> WHAT IS BEING ASKED
Return, word for word, only the lines of the data below that lie between the line with "לפני 3 שנים" and the line with "Maciej Kiełbiński", those two lines included.

### RECORDS FOR THE EXERCISE

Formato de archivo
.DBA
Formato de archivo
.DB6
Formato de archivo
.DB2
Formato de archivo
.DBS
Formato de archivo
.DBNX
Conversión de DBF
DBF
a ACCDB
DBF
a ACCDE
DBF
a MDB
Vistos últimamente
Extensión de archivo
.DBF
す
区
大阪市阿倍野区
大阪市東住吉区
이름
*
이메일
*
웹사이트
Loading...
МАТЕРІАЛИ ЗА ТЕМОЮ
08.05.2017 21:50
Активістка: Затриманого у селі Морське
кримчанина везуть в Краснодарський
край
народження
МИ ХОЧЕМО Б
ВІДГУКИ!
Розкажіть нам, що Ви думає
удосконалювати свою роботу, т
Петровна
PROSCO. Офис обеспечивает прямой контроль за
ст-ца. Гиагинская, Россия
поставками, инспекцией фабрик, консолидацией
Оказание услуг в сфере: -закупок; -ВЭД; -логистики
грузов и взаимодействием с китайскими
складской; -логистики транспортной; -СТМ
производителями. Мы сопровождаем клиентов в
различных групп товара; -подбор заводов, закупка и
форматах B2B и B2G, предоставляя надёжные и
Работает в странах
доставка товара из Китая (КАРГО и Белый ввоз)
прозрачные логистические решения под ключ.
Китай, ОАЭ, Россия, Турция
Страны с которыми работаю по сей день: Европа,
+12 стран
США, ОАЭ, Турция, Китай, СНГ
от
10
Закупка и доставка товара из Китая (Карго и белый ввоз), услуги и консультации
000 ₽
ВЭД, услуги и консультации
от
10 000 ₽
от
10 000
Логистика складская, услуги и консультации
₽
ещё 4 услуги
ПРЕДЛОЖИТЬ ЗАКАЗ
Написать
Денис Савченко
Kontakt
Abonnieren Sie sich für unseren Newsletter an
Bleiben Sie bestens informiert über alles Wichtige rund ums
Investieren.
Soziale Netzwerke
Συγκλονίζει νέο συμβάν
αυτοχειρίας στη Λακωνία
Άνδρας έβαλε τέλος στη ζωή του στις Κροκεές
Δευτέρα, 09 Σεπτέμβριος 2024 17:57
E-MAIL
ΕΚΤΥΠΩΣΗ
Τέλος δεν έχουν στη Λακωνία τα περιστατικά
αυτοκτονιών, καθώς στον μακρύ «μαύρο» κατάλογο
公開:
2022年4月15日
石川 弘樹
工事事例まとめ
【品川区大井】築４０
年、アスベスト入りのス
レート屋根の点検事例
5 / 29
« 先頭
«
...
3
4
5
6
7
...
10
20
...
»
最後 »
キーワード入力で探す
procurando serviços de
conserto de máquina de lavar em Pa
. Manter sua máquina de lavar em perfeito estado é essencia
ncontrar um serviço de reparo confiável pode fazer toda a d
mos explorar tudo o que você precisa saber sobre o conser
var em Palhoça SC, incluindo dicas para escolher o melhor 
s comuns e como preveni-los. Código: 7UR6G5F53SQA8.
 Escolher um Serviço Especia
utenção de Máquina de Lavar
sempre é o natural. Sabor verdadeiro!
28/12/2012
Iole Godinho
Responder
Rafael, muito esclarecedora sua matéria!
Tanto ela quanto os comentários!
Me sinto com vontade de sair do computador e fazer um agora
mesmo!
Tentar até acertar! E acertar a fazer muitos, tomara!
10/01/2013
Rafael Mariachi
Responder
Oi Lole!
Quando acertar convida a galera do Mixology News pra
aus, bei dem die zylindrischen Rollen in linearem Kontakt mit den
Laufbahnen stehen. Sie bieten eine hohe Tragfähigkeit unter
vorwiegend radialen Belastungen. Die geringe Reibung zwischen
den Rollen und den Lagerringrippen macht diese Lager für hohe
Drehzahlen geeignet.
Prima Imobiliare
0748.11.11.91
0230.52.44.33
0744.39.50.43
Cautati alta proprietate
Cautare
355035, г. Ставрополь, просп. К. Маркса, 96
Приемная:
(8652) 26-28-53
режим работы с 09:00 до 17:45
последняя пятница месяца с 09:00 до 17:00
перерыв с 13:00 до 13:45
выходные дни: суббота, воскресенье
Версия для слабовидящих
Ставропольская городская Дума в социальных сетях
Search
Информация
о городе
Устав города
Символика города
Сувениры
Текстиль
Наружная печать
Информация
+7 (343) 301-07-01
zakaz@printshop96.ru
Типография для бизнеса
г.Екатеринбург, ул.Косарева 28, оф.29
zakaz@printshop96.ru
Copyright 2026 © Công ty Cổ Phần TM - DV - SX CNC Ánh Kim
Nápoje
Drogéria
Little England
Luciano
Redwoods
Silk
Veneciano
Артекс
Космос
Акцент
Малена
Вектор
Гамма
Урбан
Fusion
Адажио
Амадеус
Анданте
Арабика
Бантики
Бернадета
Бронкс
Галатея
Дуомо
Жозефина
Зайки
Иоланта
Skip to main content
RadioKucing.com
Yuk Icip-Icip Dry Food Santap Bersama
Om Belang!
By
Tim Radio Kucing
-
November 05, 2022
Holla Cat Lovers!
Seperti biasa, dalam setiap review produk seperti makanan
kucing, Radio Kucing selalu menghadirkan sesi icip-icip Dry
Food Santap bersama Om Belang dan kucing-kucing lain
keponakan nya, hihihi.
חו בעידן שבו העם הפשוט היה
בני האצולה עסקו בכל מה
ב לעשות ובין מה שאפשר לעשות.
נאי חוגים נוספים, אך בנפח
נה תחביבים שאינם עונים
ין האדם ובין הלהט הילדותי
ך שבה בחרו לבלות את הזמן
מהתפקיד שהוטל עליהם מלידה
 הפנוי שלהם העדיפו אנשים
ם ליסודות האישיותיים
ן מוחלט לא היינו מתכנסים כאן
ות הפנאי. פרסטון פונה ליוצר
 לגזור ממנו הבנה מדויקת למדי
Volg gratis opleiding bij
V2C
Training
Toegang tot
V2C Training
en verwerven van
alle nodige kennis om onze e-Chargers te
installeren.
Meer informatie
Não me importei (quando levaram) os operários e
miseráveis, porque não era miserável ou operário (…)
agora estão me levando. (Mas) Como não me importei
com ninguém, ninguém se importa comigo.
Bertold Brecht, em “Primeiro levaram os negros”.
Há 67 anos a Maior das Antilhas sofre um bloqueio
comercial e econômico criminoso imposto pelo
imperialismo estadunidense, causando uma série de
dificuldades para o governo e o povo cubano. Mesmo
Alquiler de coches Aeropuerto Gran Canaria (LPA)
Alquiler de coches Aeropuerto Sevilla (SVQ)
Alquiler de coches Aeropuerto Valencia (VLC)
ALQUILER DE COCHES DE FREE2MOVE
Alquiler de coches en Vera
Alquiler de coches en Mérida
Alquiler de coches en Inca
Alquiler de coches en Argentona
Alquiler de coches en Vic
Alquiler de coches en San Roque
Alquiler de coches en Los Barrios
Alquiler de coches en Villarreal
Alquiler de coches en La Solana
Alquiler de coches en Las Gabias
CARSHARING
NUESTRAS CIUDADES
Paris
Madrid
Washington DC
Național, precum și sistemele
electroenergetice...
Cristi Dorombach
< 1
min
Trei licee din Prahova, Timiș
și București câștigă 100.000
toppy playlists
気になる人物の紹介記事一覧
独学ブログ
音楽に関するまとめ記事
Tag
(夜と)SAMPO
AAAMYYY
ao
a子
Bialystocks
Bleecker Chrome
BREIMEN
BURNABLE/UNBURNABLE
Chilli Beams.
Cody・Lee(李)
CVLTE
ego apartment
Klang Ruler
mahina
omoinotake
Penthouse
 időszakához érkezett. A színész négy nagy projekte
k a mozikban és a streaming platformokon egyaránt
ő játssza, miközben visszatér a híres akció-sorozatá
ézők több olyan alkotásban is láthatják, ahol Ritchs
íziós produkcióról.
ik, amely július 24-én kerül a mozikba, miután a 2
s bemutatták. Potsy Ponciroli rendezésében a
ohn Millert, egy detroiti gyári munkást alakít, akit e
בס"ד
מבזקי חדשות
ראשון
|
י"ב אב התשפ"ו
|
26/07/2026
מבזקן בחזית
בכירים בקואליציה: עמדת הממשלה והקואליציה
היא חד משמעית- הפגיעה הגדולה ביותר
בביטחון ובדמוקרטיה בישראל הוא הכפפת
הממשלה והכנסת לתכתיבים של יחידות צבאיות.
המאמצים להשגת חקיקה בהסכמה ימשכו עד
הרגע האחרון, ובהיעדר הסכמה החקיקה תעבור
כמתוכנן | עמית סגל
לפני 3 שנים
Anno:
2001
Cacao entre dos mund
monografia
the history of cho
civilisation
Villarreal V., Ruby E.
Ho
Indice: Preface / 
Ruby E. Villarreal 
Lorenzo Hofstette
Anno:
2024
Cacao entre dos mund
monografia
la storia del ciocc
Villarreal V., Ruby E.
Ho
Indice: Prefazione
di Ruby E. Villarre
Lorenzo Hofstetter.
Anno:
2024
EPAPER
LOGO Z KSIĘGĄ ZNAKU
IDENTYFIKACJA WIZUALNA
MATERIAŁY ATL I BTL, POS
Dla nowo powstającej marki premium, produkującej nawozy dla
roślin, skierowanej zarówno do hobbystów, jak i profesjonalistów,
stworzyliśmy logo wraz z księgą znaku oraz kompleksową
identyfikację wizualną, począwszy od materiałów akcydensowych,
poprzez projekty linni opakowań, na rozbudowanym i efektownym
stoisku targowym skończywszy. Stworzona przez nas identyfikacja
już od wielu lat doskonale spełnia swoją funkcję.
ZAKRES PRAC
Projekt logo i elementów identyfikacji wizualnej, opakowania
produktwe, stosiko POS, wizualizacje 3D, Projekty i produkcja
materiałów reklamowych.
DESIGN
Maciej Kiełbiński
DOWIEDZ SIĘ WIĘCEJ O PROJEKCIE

######

> RESPONSE AREA
לפני 3 שנים
Anno:
2001
Cacao entre dos mund
monografia
the history of cho
civilisation
Villarreal V., Ruby E.
Ho
Indice: Preface / 
Ruby E. Villarreal 
Lorenzo Hofstette
Anno:
2024
Cacao entre dos mund
monografia
la storia del ciocc
Villarreal V., Ruby E.
Ho
Indice: Prefazione
di Ruby E. Villarre
Lorenzo Hofstetter.
Anno:
2024
EPAPER
LOGO Z KSIĘGĄ ZNAKU
IDENTYFIKACJA WIZUALNA
MATERIAŁY ATL I BTL, POS
Dla nowo powstającej marki premium, produkującej nawozy dla
roślin, skierowanej zarówno do hobbystów, jak i profesjonalistów,
stworzyliśmy logo wraz z księgą znaku oraz kompleksową
identyfikację wizualną, począwszy od materiałów akcydensowych,
poprzez projekty linni opakowań, na rozbudowanym i efektownym
stoisku targowym skończywszy. Stworzona przez nas identyfikacja
już od wielu lat doskonale spełnia swoją funkcję.
ZAKRES PRAC
Projekt logo i elementów identyfikacji wizualnej, opakowania
produktwe, stosiko POS, wizualizacje 3D, Projekty i produkcja
materiałów reklamowych.
DESIGN
Maciej Kiełbiński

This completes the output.